Effect of elevated CO2, temperature and limited water supply on antioxidant status during regrowth of nodulated alfalfa

Abstract

Atmospheric CO2 is a major contributor to the greenhouse effect and is one of the main inducers of climate change. Previous studies with nodulated alfalfa plants have shown that elevated CO2 increased the growth of plants grown under well‐watered or limited water supply conditions. The beneficial effects of atmospheric CO2 enrichment included higher photosynthetic rates, growth and water‐use efficiency and an increase in the root/shoot ratio. However, at the moment, we do not have information on the possible implications of the beneficial effect of elevated CO2 as it may relate to a higher capacity of the violaxanthin–antheraxanthin–zeaxanthin (VAZ) cycle, the dissipation of excess radiation as heat and the effect on photooxidation, and to an improved leaf antioxidant system (Halliwell–Asada cycle). The aim of the present study was to determine the effects of the interaction between CO2 (ambient, around 350 vs 700 μmol mol−1), temperature (ambient vs ambient + 4°C) and water availability (well irrigated vs partially irrigated) on the leaf antioxidant status of nodulated alfalfa during regrowth. Parameters measured in this study included relative growth rate (RGR), H2O2 content, oxidative damage [measured as thiobarbituric acid‐reacting substances (TBARS)], leaf pigment composition (chlorophylls and xanthophylls), ascorbate (ASA) and glutathione pool levels and antioxidant enzymes.
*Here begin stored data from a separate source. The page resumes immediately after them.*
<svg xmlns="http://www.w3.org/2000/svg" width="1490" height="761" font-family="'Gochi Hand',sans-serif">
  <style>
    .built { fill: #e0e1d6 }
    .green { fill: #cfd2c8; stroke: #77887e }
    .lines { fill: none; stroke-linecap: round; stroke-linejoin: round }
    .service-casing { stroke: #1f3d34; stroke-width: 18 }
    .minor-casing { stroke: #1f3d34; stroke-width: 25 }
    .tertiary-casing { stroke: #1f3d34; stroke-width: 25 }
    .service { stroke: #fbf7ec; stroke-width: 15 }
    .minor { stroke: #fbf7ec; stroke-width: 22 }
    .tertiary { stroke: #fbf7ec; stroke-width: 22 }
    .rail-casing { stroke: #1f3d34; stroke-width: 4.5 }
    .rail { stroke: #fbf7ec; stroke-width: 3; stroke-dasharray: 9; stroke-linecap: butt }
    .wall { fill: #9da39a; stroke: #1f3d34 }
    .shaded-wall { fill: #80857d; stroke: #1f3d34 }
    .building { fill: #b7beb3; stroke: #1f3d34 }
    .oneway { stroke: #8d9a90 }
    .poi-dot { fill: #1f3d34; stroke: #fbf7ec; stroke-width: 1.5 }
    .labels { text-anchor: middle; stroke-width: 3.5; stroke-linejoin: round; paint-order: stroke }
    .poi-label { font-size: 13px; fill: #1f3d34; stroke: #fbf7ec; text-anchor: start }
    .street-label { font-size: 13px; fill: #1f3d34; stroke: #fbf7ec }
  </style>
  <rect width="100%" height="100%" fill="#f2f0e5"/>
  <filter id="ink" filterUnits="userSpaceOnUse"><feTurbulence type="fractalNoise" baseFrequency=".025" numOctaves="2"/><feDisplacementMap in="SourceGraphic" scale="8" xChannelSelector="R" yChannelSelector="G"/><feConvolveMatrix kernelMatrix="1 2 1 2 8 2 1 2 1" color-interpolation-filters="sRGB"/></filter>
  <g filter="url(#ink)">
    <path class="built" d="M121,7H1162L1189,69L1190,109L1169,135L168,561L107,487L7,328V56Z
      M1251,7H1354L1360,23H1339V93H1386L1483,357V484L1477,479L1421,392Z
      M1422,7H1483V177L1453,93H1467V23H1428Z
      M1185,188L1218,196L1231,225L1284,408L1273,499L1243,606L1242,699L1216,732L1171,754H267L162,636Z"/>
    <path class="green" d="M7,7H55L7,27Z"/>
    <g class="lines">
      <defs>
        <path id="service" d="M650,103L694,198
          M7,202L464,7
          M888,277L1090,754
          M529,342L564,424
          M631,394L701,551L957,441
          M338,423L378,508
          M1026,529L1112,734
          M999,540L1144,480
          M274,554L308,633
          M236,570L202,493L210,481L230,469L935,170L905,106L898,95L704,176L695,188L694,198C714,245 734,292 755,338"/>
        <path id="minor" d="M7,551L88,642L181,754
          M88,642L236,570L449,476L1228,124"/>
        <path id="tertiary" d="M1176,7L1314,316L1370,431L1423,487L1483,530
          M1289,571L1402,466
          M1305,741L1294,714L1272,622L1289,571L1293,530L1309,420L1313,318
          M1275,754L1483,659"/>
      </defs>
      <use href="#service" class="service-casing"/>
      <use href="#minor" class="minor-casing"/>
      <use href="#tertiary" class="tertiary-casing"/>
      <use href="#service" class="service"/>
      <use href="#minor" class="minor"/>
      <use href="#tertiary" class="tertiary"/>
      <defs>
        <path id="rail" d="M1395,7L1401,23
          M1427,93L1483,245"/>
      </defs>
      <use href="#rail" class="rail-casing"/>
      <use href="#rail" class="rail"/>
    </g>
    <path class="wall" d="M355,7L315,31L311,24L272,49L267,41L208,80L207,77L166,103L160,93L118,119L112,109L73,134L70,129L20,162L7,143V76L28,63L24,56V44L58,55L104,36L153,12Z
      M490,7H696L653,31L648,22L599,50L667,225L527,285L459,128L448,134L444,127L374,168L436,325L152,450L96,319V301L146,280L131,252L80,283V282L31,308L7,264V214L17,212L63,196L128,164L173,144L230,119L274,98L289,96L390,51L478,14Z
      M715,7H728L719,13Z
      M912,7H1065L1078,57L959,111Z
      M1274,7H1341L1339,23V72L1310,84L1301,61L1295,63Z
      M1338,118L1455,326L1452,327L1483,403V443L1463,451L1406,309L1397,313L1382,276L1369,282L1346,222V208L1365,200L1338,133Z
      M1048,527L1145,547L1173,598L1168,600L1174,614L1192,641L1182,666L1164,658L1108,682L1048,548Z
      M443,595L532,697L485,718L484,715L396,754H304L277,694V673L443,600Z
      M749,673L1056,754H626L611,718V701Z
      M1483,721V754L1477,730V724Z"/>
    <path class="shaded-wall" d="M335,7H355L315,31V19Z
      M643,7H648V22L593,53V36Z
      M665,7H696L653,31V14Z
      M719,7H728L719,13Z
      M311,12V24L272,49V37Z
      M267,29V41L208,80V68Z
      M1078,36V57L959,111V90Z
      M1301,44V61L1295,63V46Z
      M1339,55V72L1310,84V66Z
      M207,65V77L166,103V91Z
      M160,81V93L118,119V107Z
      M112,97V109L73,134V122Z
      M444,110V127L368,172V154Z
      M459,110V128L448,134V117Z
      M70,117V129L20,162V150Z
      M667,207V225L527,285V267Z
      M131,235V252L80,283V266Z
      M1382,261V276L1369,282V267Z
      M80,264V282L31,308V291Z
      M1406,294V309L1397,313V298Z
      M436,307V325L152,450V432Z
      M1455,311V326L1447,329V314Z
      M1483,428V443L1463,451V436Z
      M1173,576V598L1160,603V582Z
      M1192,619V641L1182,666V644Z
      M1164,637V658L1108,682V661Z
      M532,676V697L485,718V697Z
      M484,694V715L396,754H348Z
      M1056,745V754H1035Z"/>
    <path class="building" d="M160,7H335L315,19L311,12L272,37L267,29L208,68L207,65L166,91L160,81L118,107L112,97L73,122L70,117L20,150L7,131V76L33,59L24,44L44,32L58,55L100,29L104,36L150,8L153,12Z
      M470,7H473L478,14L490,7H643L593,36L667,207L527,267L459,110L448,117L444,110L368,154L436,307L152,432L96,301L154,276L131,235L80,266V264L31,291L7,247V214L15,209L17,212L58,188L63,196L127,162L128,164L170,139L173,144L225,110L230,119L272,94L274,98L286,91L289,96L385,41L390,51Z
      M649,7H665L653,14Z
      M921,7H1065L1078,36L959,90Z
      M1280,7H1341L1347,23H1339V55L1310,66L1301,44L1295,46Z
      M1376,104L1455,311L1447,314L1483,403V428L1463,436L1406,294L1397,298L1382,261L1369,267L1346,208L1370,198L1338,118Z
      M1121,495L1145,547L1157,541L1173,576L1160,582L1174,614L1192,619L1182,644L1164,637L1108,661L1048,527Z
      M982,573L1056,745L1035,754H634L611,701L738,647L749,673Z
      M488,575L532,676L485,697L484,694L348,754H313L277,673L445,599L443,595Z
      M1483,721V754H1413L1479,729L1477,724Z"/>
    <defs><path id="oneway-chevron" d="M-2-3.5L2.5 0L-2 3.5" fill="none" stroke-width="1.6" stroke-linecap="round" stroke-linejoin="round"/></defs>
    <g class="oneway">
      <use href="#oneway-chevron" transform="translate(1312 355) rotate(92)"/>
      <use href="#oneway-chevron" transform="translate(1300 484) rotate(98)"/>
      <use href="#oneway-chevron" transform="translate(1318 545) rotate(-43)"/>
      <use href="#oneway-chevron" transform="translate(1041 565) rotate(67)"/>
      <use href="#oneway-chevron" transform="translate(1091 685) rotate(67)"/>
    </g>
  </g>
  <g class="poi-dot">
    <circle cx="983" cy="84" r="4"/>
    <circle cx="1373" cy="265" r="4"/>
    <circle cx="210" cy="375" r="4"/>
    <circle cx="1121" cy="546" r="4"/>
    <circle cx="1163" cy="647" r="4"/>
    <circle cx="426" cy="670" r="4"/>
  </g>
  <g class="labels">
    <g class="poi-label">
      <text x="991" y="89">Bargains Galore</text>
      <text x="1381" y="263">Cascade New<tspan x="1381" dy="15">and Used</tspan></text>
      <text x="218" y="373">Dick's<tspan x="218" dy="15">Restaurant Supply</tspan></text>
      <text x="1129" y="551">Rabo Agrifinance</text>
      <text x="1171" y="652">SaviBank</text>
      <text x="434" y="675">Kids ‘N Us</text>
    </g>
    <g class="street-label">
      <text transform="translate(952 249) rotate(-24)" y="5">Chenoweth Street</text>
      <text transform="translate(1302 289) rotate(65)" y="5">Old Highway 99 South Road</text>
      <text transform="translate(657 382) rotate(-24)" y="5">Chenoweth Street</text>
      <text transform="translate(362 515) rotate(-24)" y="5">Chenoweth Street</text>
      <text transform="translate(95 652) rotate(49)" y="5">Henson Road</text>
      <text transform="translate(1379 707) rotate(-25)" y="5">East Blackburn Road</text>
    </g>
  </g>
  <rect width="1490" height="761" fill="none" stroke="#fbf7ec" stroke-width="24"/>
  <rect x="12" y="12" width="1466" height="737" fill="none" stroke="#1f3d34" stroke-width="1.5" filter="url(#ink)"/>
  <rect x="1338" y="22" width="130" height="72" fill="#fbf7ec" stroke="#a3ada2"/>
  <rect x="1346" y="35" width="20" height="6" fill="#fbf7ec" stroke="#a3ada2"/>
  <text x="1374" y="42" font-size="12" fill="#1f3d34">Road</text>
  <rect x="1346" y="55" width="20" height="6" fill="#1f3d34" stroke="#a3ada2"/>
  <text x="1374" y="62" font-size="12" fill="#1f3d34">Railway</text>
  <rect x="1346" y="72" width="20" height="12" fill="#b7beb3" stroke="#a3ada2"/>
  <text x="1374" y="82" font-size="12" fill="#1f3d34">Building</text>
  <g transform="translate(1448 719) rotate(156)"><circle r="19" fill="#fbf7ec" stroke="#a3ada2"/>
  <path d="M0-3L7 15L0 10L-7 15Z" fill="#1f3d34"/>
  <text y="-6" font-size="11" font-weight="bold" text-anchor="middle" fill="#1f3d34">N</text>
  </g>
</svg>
Our results revealed that during alfalfa regrowth, the effects of elevated CO2, limited water supply, temperature and their interactions on growth were not related to significant or general changes in leaf antioxidant capacity, H2O2 accumulation or oxidative stress (TBARS concentrations). The beneficial effects of CO2 enrichment in well‐watered and limited water‐subjected plants were not associated with an increase in the capacity of alfalfa leaves to dissipate excess radiation as heat through the VAZ cycle or with an increase in the antioxidant capacity, measured in terms of Halliwell–Asada cycle enzymes and antioxidant compounds. Furthermore, elevated CO2 did not affect RGRs during the last 15 days of regrowth and reduced the activity of several antioxidant enzymes (catalase, superoxide dismutase and glutathione reductase and ASA peroxidase in limited water‐subjected plants), suggesting a lower basal rate of oxygen activation and H2O2 formation, leading to a relaxation of the antioxidant system.